O Tribunal de Justiça do Amazonas rejeitou embargos de declaração opostos pelo Estado e manteve acórdão que reconheceu a implementação do reajuste da Gratificação de Exercício Policial (GEP) a servidor da Polícia Civil, sem efeitos financeiros anteriores à impetração do mandado de segurança.

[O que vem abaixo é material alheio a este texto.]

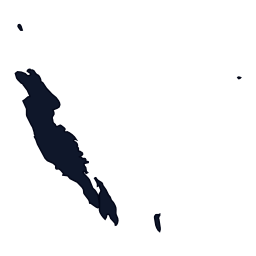 the Province of Malaita
{"feature_id": "SLB-1260", "entity_name": "Malaita", "entity_type": "Province", "adm_level": 1, "iso_a3": "SLB", "parent_name": "Solomon Islands", "parent_adm1": "", "projection": "orthographic", "projection_center": [161.217, -8.863], "detail": "fine", "context": "isolated", "style": "filled", "palette": "ink", "viewbox_px": 256, "rotation_deg": 0, "n_neighbors": 0, "source": "natural_earth", "source_scale": "10m", "svg_char_len": 3108}
<svg xmlns="http://www.w3.org/2000/svg" viewBox="0 0 256 256"><path d="M96.0,206.9L90.7,203.2L89.7,203.1L89.4,201.3L88.7,199.7L84.6,194.3L84.0,193.4L83.8,192.3L83.6,190.3L83.3,189.1L82.2,187.3L77.3,182.2L70.2,178.6L67.7,175.7L62.9,175.1L63.5,173.3L60.6,170.0L59.2,169.0L58.4,168.8L56.7,169.0L56.0,168.6L55.7,167.8L55.8,166.1L55.7,165.4L53.2,163.2L47.4,160.6L45.1,158.2L37.6,144.3L35.8,139.2L34.4,136.8L35.0,135.9L35.1,135.4L35.0,134.8L34.4,134.0L34.3,132.4L32.7,127.2L31.3,124.9L27.0,116.3L26.6,114.9L26.6,109.2L26.4,108.3L23.0,100.9L24.8,99.7L27.9,97.0L29.8,96.6L29.8,95.6L27.3,90.1L23.2,84.7L22.7,83.7L21.3,83.1L17.8,79.6L16.7,78.0L15.4,73.4L17.5,71.8L21.3,72.2L25.1,73.6L27.2,75.5L28.0,75.8L29.0,75.6L30.2,75.0L30.8,74.2L30.4,73.3L27.3,71.2L27.5,70.5L28.3,69.7L29.2,69.3L30.1,69.4L30.1,70.1L32.5,70.1L33.8,70.8L35.7,73.6L37.0,74.7L38.1,75.2L39.0,76.1L40.0,78.0L40.5,79.2L40.7,80.1L40.8,81.2L41.0,81.7L42.5,82.6L42.9,83.0L46.4,88.3L51.8,94.1L56.0,97.6L58.4,100.8L59.4,102.8L59.8,104.8L59.0,107.0L57.1,108.2L54.7,109.1L52.8,110.1L53.5,111.5L53.9,112.9L53.9,114.2L52.2,117.1L52.2,118.4L52.6,119.8L52.8,121.3L53.2,122.8L55.2,124.6L55.6,125.6L56.3,126.6L57.7,126.4L60.2,125.2L61.1,125.6L64.0,127.8L64.9,128.8L64.9,129.5L64.5,130.1L64.2,130.8L64.9,131.7L65.7,132.2L66.4,132.2L66.8,131.9L67.0,131.7L69.4,132.9L72.0,134.7L74.4,137.0L76.2,139.6L74.9,139.1L73.8,139.9L73.5,141.1L74.4,141.7L75.7,142.2L76.9,143.5L77.5,145.2L76.9,146.8L77.8,147.3L78.2,148.0L78.4,148.8L78.3,149.9L78.5,151.0L79.1,151.3L79.7,151.3L80.5,151.7L81.1,152.2L81.8,152.5L82.4,153.1L82.6,154.3L82.3,154.8L79.7,156.8L81.6,157.6L82.2,158.2L82.6,158.9L84.0,158.4L85.2,158.7L85.8,159.7L85.5,161.1L86.2,161.2L88.2,161.8L88.2,162.5L85.4,163.2L84.4,163.2L84.0,163.8L84.1,165.0L84.5,166.2L85.1,166.8L85.7,167.6L86.3,171.4L87.6,172.6L86.2,173.3L85.5,172.7L85.0,171.6L84.0,171.1L83.1,171.7L83.3,172.8L84.2,174.1L88.2,178.3L89.4,180.0L92.7,188.2L93.6,189.1L94.7,190.0L96.1,192.0L98.1,195.6L99.4,203.8L99.3,206.0L98.7,207.4L97.6,207.7L96.0,206.9ZM99.5,185.5L99.1,185.7L97.9,186.0L97.5,186.2L97.5,184.0L96.8,182.0L94.6,178.3L95.4,177.7L95.9,177.8L96.7,179.1L98.1,180.5L101.7,182.7L102.4,183.7L102.8,185.4L105.9,189.8L108.5,195.1L109.8,196.6L110.3,197.5L111.1,199.8L111.9,200.9L112.9,202.0L113.7,203.1L115.0,205.6L115.7,207.5L115.9,209.3L115.8,213.1L116.1,214.8L117.6,218.3L117.9,220.6L117.4,223.0L116.4,224.9L115.4,225.2L115.0,223.1L110.8,218.4L109.8,215.9L109.2,214.7L108.0,214.1L106.9,214.5L106.2,217.4L105.1,219.2L103.4,217.4L101.6,215.0L100.1,212.4L99.5,210.2L99.5,203.8L99.5,197.7L99.3,195.4L99.3,194.1L101.0,191.1L100.7,189.4L99.9,187.7L99.5,185.5ZM159.6,231.4L158.2,230.2L156.8,227.8L155.8,225.0L154.6,217.7L154.7,216.3L155.8,214.8L157.0,214.6L158.3,214.8L159.7,214.2L159.7,215.1L159.6,215.6L158.9,216.3L158.8,217.1L158.6,217.5L158.2,217.8L158.8,219.3L160.1,227.9L160.1,229.7L159.6,231.4ZM21.0,26.3L22.2,30.1L21.5,30.2L20.6,30.1L18.6,27.4L18.0,26.1L18.5,24.8L19.7,24.6L20.3,25.2L21.0,26.3ZM238.7,78.6L237.8,77.6L238.3,77.1L239.4,77.2L240.6,77.6L240.3,78.0L239.8,78.3L239.3,78.5L238.7,78.6Z" fill="#0f172a" stroke="#020617" stroke-width="1.5"/></svg>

A controvérsia girou em torno do escalonamento previsto nas Leis estaduais nº 3.329/2008 e nº 4.576/2018. Nos embargos, a Procuradoria do Estado sustentou omissão no acórdão e pediu que o Tribunal fixasse expressamente que a 3ª, a 4ª e a 5ª parcelas do reajuste seriam devidas a partir de 1º de abril de 2020, 2021 e 2022, respectivamente.
Ao analisar o recurso, o Tribunal Pleno concluiu, porém, que não havia omissão, contradição, obscuridade ou erro material a ser sanado. A Corte entendeu que o julgado anterior já havia enfrentado a matéria de forma suficiente ao reconhecer o direito à implementação do reajuste e, ao mesmo tempo, afastar efeitos patrimoniais anteriores ao ajuizamento do writ, em observância às Súmulas 269 e 271 do Supremo Tribunal Federal.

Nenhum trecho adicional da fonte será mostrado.